Three decades ago, following the collapse of the Soviet Union, the world was reorganized enabling the movement of greater volumes of goods, capital, people, and ideas. “Globalization” emerged as both a practical and ideological force ostensibly promoting frictionless movement, porous national borders, flexible sovereignties, and free trade. While new electronic technologies accelerated market integration eventually “freeing” the market from the most rigorous regulatory frameworks, social commitments, and responsibilities. Pandora’s box opened and a new and more predatory capitalism stepped out and with it new pathways for pathogens.

As the US (and the world) confronts deep recession and even the possibility of a depression, some would look further back to the 1970s to better comprehend the ways in which the COVID-19 pandemic is revealing inequalities, discriminations, and injustices that are constitutive of the American experience. The ascent of Reagan and Thatcher following the 1973 financial crisis marked a seismic ideological shift. Abandoning fiscal, demand-side economic policy, both the US and the UK embraced instead a radically pro-market, anti-labor agenda. While the push to privatize almost everything eroded core government functions and know-how and encouraged deep cuts to benefits in so doing remaking the relationship between worker-citizens, industry, and the state. Today, the notable absence of public healthcare, employment security, free or affordable education, guaranteed income in retirement, and other safety nets (paid sick leave, parental leave, etc.) are assumed in the US and for that matter thoroughly normalized. But in these times, such deficits visibilize not only the stark vulnerabilities of a society confronting serious illness, the potential for long term unemployment, and even death, but equally the policies and ideologies that created those vulnerabilities in the first place.

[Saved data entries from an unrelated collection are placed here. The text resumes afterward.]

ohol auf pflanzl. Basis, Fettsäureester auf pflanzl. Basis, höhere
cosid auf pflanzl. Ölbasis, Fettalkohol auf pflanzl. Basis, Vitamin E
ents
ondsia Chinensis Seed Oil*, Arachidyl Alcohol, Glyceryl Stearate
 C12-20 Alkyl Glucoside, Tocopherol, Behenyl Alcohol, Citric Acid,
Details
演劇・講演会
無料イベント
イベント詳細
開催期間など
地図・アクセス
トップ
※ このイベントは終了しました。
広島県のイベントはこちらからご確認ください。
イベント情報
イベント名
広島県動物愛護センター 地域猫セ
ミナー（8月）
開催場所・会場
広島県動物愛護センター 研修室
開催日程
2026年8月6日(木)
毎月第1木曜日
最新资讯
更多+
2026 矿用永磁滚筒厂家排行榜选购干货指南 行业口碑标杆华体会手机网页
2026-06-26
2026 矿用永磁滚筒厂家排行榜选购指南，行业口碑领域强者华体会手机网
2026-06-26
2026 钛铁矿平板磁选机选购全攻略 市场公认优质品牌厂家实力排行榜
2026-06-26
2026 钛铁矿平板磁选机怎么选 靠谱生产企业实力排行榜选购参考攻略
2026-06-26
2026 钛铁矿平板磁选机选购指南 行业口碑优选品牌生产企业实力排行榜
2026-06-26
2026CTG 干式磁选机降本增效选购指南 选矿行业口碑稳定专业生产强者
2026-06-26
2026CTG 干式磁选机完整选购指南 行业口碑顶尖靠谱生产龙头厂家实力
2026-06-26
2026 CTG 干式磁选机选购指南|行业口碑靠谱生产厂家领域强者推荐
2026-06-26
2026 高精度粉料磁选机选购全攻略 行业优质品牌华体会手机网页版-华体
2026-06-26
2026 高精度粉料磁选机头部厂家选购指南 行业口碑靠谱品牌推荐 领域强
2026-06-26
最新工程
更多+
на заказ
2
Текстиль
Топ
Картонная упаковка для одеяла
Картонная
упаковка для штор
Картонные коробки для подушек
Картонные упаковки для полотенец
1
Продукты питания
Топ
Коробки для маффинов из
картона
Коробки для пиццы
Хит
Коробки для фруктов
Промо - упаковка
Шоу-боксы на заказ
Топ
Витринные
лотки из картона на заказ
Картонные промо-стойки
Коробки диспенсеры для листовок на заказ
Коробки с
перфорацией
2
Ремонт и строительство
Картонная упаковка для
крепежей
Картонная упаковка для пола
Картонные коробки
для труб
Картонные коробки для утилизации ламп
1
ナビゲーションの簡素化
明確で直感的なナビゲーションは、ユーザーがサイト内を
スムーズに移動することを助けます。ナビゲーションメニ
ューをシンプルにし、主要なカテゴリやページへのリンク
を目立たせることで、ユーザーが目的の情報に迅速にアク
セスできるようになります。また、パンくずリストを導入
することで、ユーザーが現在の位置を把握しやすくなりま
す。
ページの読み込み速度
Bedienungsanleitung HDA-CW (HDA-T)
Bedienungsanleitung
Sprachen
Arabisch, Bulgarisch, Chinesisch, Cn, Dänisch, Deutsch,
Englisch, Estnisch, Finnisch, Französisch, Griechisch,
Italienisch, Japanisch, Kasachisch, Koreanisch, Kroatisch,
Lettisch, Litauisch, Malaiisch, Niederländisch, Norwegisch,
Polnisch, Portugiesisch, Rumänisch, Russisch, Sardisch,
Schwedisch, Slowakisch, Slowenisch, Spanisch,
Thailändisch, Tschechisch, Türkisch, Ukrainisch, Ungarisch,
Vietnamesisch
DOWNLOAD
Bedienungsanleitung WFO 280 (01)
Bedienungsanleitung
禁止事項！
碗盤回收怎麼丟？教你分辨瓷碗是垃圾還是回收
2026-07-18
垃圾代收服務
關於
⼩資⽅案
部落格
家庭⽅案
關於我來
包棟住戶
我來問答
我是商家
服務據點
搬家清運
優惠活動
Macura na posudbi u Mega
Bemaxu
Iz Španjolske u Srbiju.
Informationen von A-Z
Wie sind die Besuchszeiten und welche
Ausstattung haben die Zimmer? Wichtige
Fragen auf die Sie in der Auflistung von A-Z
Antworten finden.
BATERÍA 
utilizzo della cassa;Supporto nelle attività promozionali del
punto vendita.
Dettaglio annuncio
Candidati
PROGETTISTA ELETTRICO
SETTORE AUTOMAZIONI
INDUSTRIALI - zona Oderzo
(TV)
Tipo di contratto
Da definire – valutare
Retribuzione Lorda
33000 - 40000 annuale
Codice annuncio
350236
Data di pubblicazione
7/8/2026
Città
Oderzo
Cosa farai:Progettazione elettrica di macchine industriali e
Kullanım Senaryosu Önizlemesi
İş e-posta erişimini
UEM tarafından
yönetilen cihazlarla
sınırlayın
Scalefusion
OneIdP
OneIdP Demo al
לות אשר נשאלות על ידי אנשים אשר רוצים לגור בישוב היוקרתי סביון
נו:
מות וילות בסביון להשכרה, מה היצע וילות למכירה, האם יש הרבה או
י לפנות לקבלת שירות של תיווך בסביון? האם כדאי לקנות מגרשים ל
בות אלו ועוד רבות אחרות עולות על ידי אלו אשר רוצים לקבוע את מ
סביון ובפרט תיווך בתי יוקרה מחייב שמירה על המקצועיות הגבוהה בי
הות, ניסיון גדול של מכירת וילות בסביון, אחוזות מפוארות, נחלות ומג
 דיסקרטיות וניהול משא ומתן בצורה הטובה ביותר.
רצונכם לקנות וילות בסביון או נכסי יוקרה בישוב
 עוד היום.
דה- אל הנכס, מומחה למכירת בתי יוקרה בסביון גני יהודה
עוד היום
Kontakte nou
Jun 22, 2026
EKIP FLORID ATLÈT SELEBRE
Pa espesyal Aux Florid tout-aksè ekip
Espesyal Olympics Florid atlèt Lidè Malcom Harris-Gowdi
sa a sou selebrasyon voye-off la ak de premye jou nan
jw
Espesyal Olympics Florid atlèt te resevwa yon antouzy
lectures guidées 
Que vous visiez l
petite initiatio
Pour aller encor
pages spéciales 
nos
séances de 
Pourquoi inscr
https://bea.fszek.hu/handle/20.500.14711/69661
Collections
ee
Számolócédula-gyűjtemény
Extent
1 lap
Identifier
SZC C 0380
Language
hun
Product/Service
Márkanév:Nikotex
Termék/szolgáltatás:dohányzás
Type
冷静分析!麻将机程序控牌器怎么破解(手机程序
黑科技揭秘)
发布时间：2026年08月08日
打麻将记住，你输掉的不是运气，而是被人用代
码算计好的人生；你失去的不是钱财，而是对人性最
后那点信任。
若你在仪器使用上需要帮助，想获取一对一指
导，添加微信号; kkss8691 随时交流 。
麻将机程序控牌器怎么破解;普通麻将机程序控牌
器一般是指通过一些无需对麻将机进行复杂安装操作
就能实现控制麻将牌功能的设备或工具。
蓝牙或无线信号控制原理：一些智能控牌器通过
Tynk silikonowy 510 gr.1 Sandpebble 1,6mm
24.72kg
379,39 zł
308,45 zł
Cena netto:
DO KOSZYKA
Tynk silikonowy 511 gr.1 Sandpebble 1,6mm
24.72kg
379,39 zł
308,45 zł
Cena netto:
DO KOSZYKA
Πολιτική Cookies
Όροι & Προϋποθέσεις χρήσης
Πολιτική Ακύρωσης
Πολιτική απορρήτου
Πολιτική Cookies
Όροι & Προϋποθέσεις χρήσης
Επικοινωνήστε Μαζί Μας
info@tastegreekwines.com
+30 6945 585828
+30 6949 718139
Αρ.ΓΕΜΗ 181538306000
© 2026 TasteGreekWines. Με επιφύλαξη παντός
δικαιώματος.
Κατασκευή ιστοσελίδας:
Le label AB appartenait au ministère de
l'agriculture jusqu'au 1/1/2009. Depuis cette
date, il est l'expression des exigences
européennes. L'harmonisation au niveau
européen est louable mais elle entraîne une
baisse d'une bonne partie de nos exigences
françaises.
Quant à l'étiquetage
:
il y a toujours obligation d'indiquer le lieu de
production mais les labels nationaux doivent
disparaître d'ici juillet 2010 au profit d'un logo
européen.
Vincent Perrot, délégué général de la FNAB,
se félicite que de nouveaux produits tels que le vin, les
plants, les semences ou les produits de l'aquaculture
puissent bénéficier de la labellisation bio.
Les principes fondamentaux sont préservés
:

The last few weeks COVID-19’s impact on the most vulnerable has cleaved to the fault lines of rampant laissez-faire liberalism. We are all at risk of infection and the coronavirus doesn’t discriminate, in the first instance, on grounds of race, class, gender, sexuality, or any other form of difference. But it is opportunistic! Coronavirus seeks human hosts by the easiest path, by the breakdown of barriers to infection, in places where transmission goes virtually unimpeded. As one such example, in the greater Chicago area, certain categories of people, subjects, or bodies appear by the numbers more vulnerable because they are poor, lacking shelter, or because America’s long and violent history of race and racism informs the gravest health disparities. Notably, though African Americans make up a mere 23 percent of those living in Cook County they account for 58 percent of those who succumb to COVID-19. We know too that the rates of infection skyrocket in jails and prisons and that in the US with a carceral population of almost 2.4 million; infections in cramped cells and holding pens push rates of infection amongst inmates as high as 8,600 percent greater than in the general US population.

Attending to human well-being, need, and care of self and others—though at the heart of the successful eradication of COVID-19—is currently judged a set of costs rather than rights; aligned with commitments to improving yield curves rather than flattening the pandemic’s curve; and revealing the degree to which markets rather than mortality drive political decisions and judgment. If true, if considerations of costs supersede the moral and ethical obligation that government (and corporations) have to people, then laissez-faire ideology will have won the day.

A final irony: in these times, many who were globalism’s most vocal supporters have switched sides embracing isolationism and protectionism. Closed borders and global coordination and collaboration is one thing, isolationism another. Let’s try not to confuse the two!